Text segment
++++++++++++++++++++
Combining Psychiatry and Family Medicine Clerkships: A Novel Pathway for Training the Next Generation of Primary Care Physicians

Document Type


Publication Date


Find in a Library

Catalog Record


Background: Because a high percentage of patients with psychiatric disorders seek care from primary care physicians, and there are limited follow-up opportunities during separate Psychiatry and Family Medicine clerkships, the psychiatry and family medicine clerkship directors developed a combined 3-month clerkship. Unlike the traditional 6-week inpatient psychiatry rotation, the combined rotation occurred exclusively in outpatient settings. Methods: Students had the option of choosing the traditional separate rotations or the combined clerkship in family medicine and psychiatry, the latter of which was offered to two students every 3 months. Those that opted for the combined clerkship spent about 21/2 days per week in psychiatry and 21/2 days per week in family medicine for 12 consecutiveweeks. Theyworked primarily with faculty members and followed patients over time. Psychiatry didactics were provided during the first 6 weeks, and psychiatry final examinations given at the midway point of the 3- month clerkship. During the final 6 weeks, the students attended family medicine didactics with that examination given at the end of the combined clerkship. All of the participating students completed online clerkship evaluations with 18 (5-point scale) Likert-type questions ranging 1 (strongly disagree) to 5 (strongly agree) as well as with open-ended questions for comments. Results: The sample size was small (n = 6), as this rotation option was offered to only two students every 3 months and had been in existence for 1 year. The responses yielded the following: A score of 4.33 to "I developed greater confidence in counseling patients about behavior changes (e.g., smoking cessation and weight loss)" 4.67 to "With doing the family medicine and psychiatry concurrently, I have greater confidence with mental health issues in family medicine" and 4.83 to "I developed greater confidence through working with the same attendings for 3 months." Conclusions: Although the conclusions are limited by a small sample size, the students valued this combined rotation. They especially liked opportunities to see the same patients over time, thus seeing psychiatric symptoms improve in response to treatment more often. One theme that developed was the synergy between the two fields improving the students' understanding of family medicine and psychiatry. Students interested in primary care saw this rotation as especially valuable. © 2010, Taylor & Francis Group, LLC.
++++++++++++++++++++
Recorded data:
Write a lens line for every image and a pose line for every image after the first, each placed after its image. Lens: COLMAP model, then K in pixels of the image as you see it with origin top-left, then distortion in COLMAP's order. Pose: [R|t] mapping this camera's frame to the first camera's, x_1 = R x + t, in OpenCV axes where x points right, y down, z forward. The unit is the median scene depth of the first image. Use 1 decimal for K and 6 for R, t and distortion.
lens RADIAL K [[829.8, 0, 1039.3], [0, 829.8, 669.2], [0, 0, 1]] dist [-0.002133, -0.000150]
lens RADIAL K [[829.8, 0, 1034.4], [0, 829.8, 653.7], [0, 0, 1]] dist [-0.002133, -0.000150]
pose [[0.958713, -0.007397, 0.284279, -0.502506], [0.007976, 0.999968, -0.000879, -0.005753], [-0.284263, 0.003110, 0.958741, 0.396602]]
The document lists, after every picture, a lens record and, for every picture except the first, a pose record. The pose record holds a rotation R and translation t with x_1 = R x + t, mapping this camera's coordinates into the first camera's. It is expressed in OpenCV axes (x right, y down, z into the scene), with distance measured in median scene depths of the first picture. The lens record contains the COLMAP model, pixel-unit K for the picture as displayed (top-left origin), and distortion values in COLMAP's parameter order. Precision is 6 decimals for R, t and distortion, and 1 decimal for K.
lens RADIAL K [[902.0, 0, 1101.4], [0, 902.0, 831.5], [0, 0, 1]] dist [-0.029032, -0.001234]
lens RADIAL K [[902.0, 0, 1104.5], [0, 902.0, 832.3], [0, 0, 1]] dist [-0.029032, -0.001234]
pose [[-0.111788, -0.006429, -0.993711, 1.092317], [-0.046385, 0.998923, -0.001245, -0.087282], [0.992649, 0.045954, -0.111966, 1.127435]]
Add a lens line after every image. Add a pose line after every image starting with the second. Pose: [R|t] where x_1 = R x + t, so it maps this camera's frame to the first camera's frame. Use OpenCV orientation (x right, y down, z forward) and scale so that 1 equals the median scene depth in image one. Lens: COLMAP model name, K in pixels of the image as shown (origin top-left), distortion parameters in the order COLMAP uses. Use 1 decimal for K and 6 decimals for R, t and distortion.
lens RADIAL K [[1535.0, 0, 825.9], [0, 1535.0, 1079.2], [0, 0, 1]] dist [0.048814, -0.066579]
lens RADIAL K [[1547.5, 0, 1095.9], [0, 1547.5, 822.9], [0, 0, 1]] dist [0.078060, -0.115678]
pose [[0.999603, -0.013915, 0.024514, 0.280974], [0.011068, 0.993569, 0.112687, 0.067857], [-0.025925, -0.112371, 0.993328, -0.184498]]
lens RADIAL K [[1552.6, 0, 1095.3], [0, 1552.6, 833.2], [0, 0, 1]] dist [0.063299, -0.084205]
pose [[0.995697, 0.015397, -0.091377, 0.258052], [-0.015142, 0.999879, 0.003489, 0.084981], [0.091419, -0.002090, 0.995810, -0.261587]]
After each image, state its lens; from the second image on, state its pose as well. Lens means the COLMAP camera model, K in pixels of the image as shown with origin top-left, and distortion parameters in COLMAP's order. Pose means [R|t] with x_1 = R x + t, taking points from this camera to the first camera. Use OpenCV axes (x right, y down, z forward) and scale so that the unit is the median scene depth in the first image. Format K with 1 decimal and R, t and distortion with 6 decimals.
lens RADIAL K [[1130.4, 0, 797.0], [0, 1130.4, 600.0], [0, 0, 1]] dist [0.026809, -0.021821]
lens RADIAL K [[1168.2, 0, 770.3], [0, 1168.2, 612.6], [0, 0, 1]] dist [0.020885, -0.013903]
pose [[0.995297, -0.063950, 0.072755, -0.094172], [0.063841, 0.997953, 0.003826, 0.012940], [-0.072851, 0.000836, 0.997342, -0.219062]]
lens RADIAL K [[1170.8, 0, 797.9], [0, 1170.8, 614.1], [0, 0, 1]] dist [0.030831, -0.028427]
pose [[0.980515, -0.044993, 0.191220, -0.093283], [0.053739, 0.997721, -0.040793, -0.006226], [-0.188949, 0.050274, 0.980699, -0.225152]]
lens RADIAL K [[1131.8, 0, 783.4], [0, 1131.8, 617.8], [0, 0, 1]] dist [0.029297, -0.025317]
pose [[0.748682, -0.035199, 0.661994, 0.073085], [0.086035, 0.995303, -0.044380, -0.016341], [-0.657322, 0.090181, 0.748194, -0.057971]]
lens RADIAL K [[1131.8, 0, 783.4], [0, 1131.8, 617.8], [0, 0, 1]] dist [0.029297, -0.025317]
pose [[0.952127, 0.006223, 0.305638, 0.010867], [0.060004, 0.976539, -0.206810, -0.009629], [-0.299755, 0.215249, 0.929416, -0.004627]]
++++++++++++++++++++
What is expected
Answer these questions from the clerkship abstract.
(a) Where did the combined rotation take place, unlike the traditional psychiatry rotation?
(b) How many students was the combined clerkship offered to every 3 months?
(c) What score did students give to "I developed greater confidence through working with the same attendings for 3 months."?

The answer
(a) Only in outpatient settings.
(b) Two students.
(c) 4.83.